We did this in the best easy way, first, we set the parameters
lambda <- 0.2
n_sim <- 40
n <- 1000
media <- 1/lambda
sd <- 1/lambda
Then que simulate the means of 40 exp(0.2)s
medias <- NULL
for(i in 1:n) medias <- c(medias, mean(rexp(n_sim, lambda)))
Plot the distribution of the averages and show the Theorical Mean (\(\frac{1}{\lambda}\)) and the Emprical Mean
hist(medias, main = "Distribution of the averages on forty exp(0.2)", xlab = "lambda", freq = F)
abline(v = 1/lambda, col = "red", lwd = 1.5)
abline(v = mean(medias), col = "blue", lwd = 1.5)
legend("topright", legend = c("Theorical Mean", "Empirical Mean"), col = c("red", "blue"), cex = 0.8, pch = 16)

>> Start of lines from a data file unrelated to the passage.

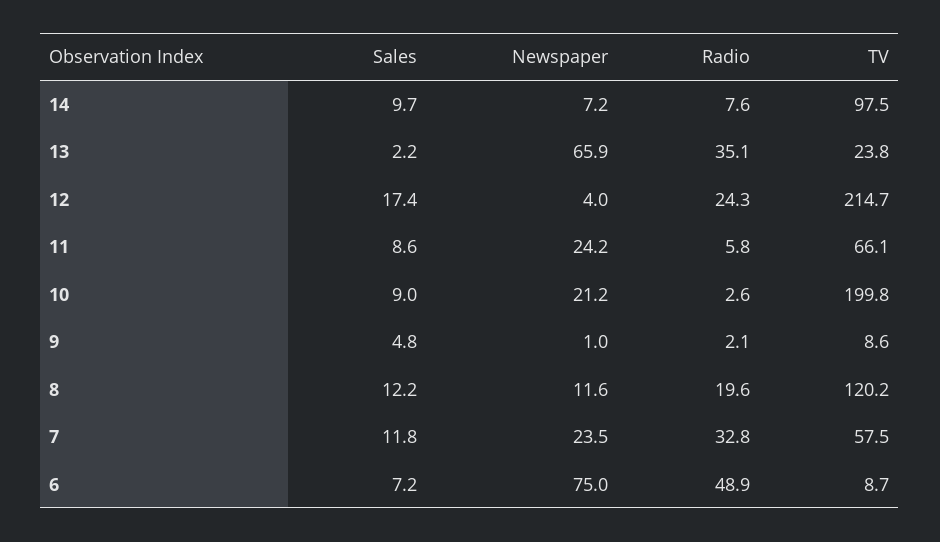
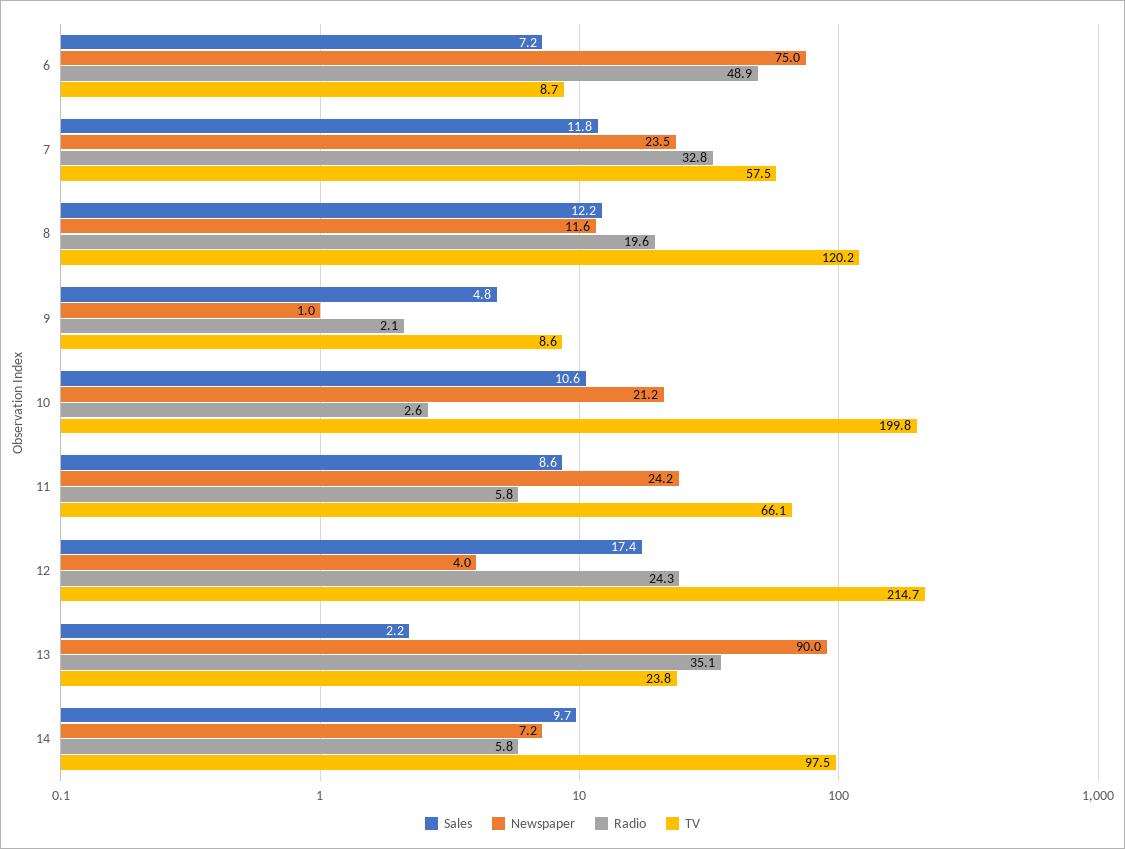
  {
    "Sales": {
      "14": 9.7,
      "13": 2.2,
      "12": 17.4,
      "11": 8.6,
-     "10": 9,
+     "10": 10.6,
      "9": 4.8,
      "8": 12.2,
      "7": 11.8,
      "6": 7.2
    },
    "Newspaper": {
      "14": 7.2,
-     "13": 65.9,
+     "13": 90,
      "12": 4,
      "11": 24.2,
      "10": 21.2,
      "9": 1,
      "8": 11.6,
      "7": 23.5,
      "6": 75
    },
    "Radio": {
-     "14": 7.6,
+     "14": 5.8,
      "13": 35.1,
      "12": 24.3,
      "11": 5.8,
      "10": 2.6,
      "9": 2.1,
      "8": 19.6,
      "7": 32.8,
      "6": 48.9
    },
    "TV": {
      "14": 97.5,
      "13": 23.8,
      "12": 214.7,
      "11": 66.1,
      "10": 199.8,
      "9": 8.6,
      "8": 120.2,
      "7": 57.5,
      "6": 8.7
    }
  }

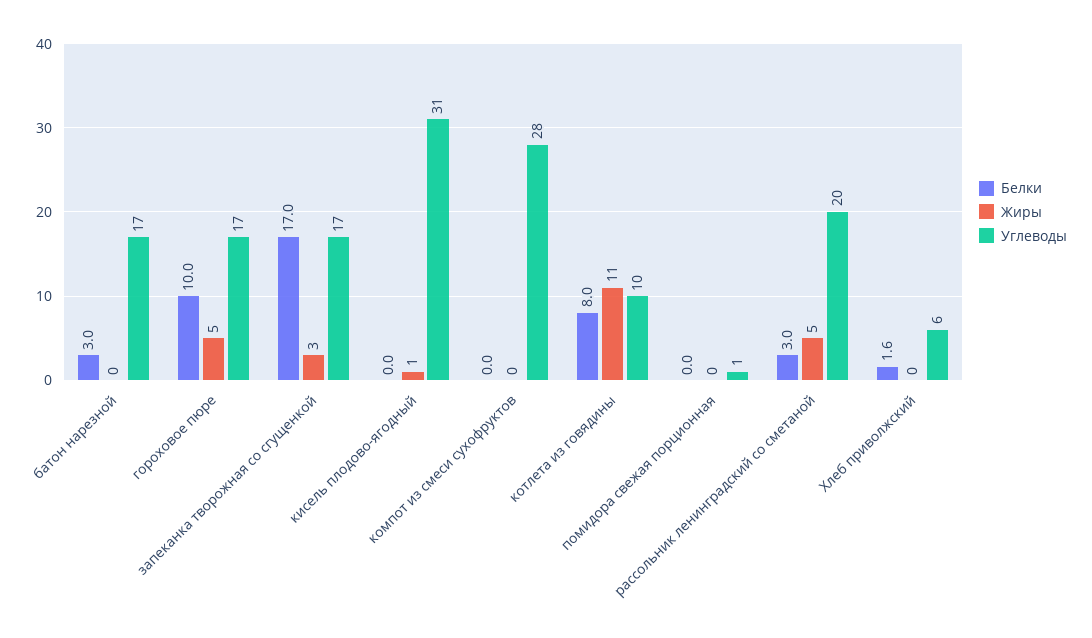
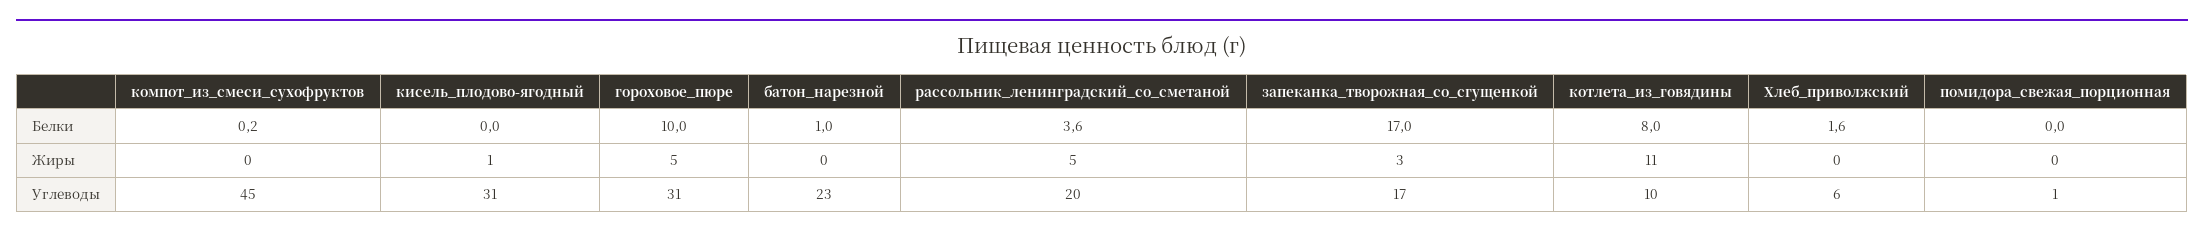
  {
    "Белки": {
-     "батон нарезной": 3,
+     "батон нарезной": 1,
      "гороховое пюре": 10,
      "запеканка творожная со сгущенкой": 17,
      "кисель плодово-ягодный": 0,
-     "компот из смеси сухофруктов": 0,
+     "компот из смеси сухофруктов": 0.2,
      "котлета из говядины": 8,
      "помидора свежая порционная": 0,
-     "рассольник ленинградский со сметаной": 3,
+     "рассольник ленинградский со сметаной": 3.6,
      "Хлеб приволжский": 1.6
    },
    "Жиры": {
      "батон нарезной": 0,
      "гороховое пюре": 5,
      "запеканка творожная со сгущенкой": 3,
      "кисель плодово-ягодный": 1,
      "компот из смеси сухофруктов": 0,
      "котлета из говядины": 11,
      "помидора свежая порционная": 0,
      "рассольник ленинградский со сметаной": 5,
      "Хлеб приволжский": 0
    },
    "Углеводы": {
-     "батон нарезной": 17,
+     "батон нарезной": 23,
-     "гороховое пюре": 17,
+     "гороховое пюре": 31,
      "запеканка творожная со сгущенкой": 17,
      "кисель плодово-ягодный": 31,
-     "компот из смеси сухофруктов": 28,
+     "компот из смеси сухофруктов": 45,
      "котлета из говядины": 10,
      "помидора свежая порционная": 1,
      "рассольник ленинградский со сметаной": 20,
      "Хлеб приволжский": 6
    }
  }

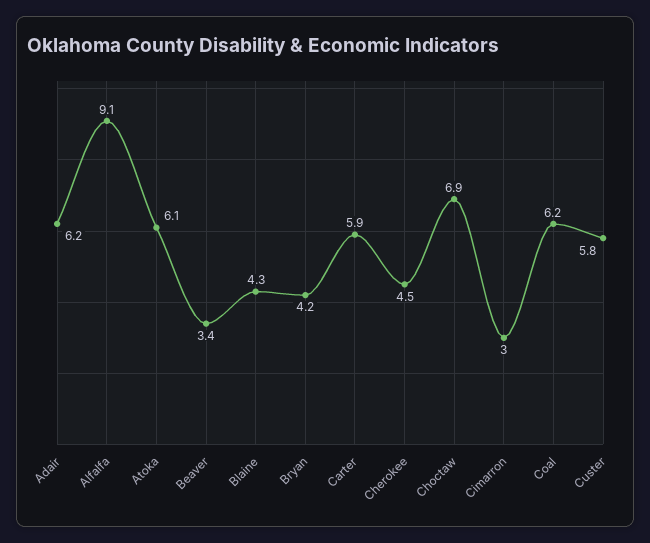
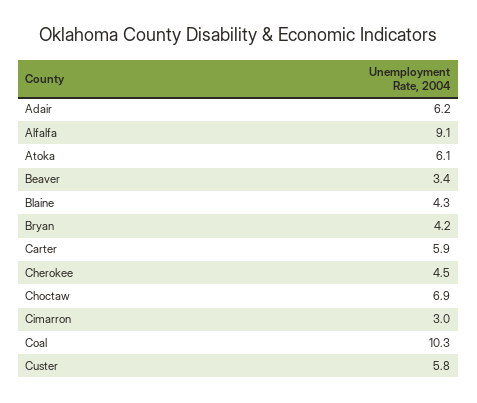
  {
    "Adair": 6.2,
    "Alfalfa": 9.1,
    "Atoka": 6.1,
    "Beaver": 3.4,
    "Blaine": 4.3,
    "Bryan": 4.2,
    "Carter": 5.9,
    "Cherokee": 4.5,
    "Choctaw": 6.9,
    "Cimarron": 3,
-   "Coal": 6.2,
+   "Coal": 10.3,
    "Custer": 5.8
  }

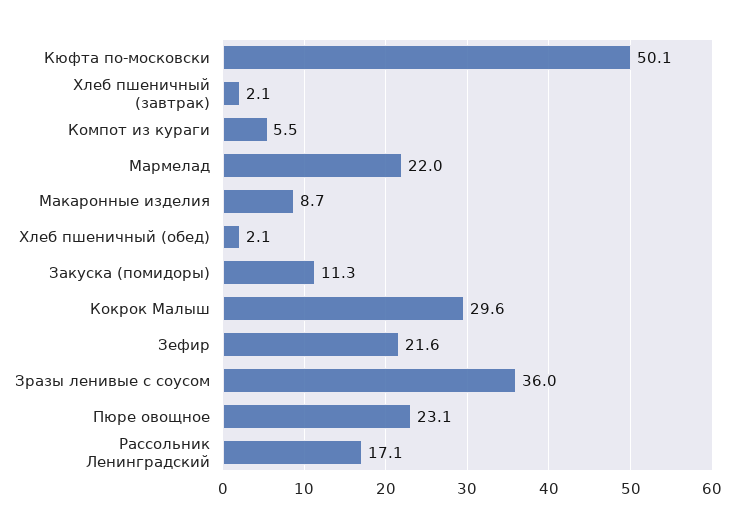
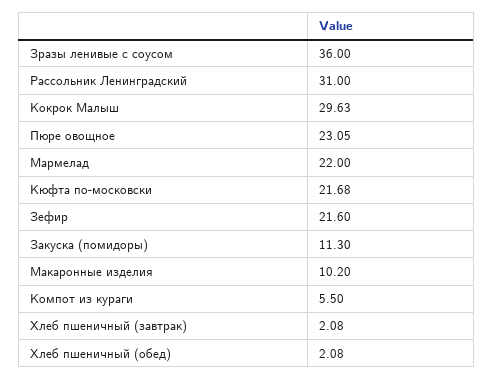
  {
-   "Кюфта по-московски": 50.1,
+   "Кюфта по-московски": 21.68,
    "Хлеб пшеничный (завтрак)": 2.08,
    "Компот из кураги": 5.5,
    "Мармелад": 22,
-   "Макаронные изделия": 8.7,
+   "Макаронные изделия": 10.2,
    "Хлеб пшеничный (обед)": 2.08,
    "Закуска (помидоры)": 11.3,
    "Кокрок Малыш": 29.63,
    "Зефир": 21.6,
    "Зразы ленивые с соусом": 36,
    "Пюре овощное": 23.05,
-   "Рассольник Ленинградский": 17.1
+   "Рассольник Ленинградский": 31
  }

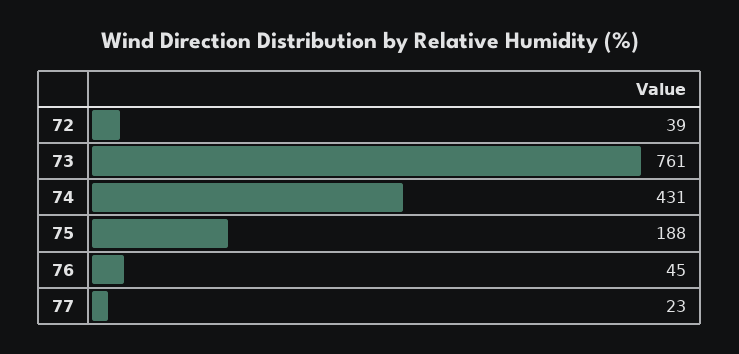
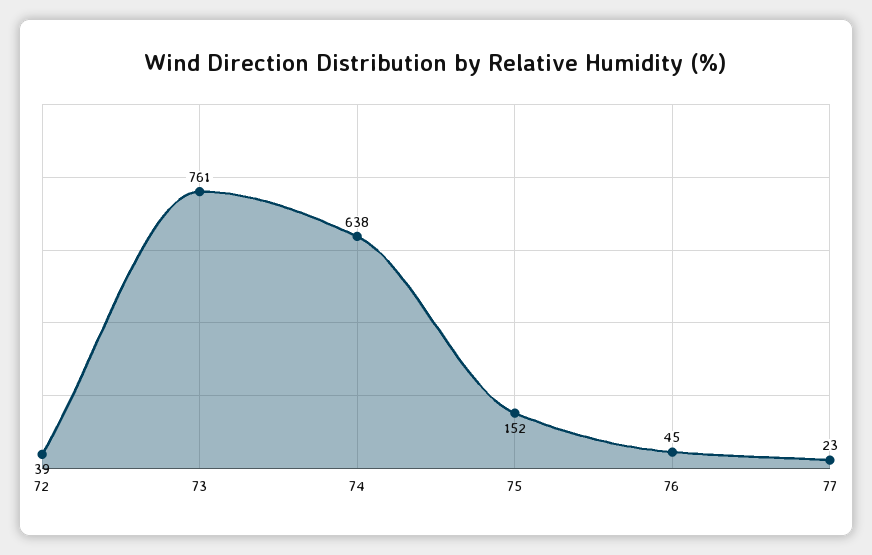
  {
    "72": 39,
    "73": 761,
-   "74": 431,
+   "74": 638,
-   "75": 188,
+   "75": 152,
    "76": 45,
    "77": 23
  }

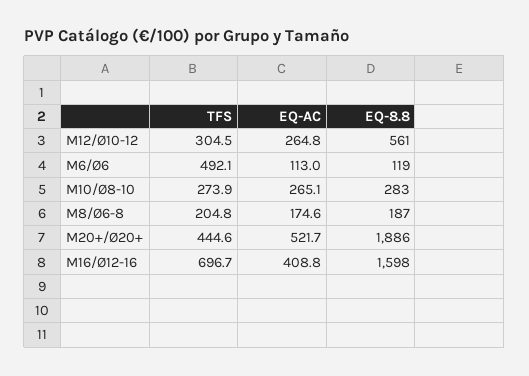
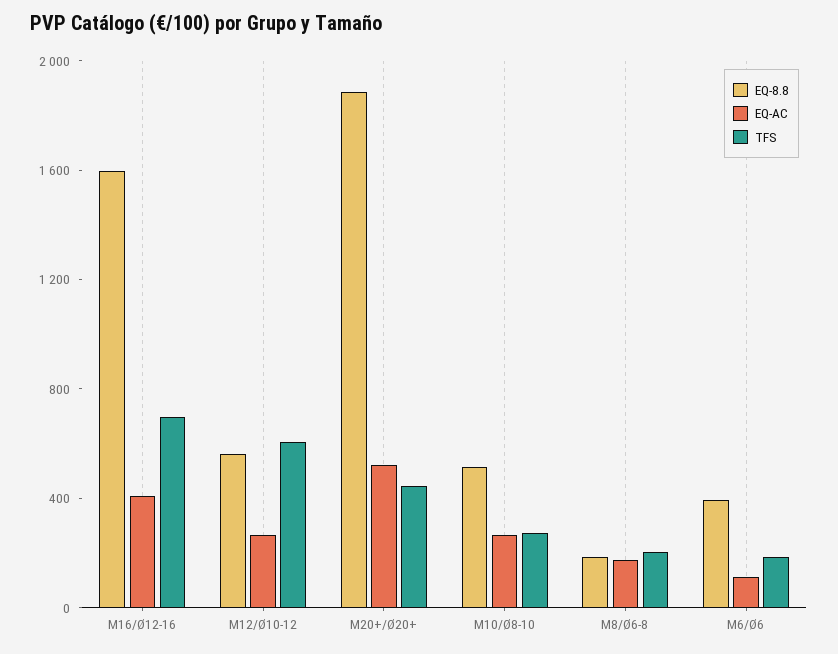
  {
    "TFS": {
-     "M12/Ø10-12": 304.5,
+     "M12/Ø10-12": 600,
-     "M6/Ø6": 492.1,
+     "M6/Ø6": 200,
      "M10/Ø8-10": 273.9,
      "M8/Ø6-8": 204.8,
      "M20+/Ø20+": 444.6,
      "M16/Ø12-16": 696.7
    },
    "EQ-AC": {
      "M12/Ø10-12": 264.8,
      "M6/Ø6": 113,
      "M10/Ø8-10": 265.1,
      "M8/Ø6-8": 174.6,
      "M20+/Ø20+": 521.7,
      "M16/Ø12-16": 408.8
    },
    "EQ-8.8": {
      "M12/Ø10-12": 561,
-     "M6/Ø6": 119,
+     "M6/Ø6": 400,
-     "M10/Ø8-10": 283,
+     "M10/Ø8-10": 500,
      "M8/Ø6-8": 187,
      "M20+/Ø20+": 1886,
      "M16/Ø12-16": 1598
    }
  }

To compare the distribution with the theorical distribution (a normal distribution) we put the line of a shell distribution
hist(medias, main = "Distribution of the averages on forty exp(0.2)", xlab = "lambda", freq = F)
abline(v = 1/lambda, col = "red", lwd = 1.5)
abline(v = mean(medias), col = "blue", lwd = 1.5)
x <- seq(min(medias), max(medias), length = n)
normales <- dnorm(x, mean = media, sd = sd/sqrt(n_sim))
lines(x, normales, col = "green")
legend("topright", legend = c("Therical Mean", "Empirical Mean", "Theorical Dist"), col = c("red", "blue", "green"), cex = 0.8, pch = 16)
Moreover, we know that the variance of the theorical distribution should be \((\frac{1}{\lambda}^2\), and from the samples we can compare this with \(variance(means) \cdot number \ of \ simulations\), then, the absolute error of the difference between the Thoerical Variance and the Empirical Variance is:
teo_var <- (1/lambda)^2
emp_var <- var(medias)*n_sim
(var_err <- abs(teo_var - emp_var))
## [1] 0.1859
This error is expresed in square units, the error of standar deviation is:
sqrt(var_err)
## [1] 0.4311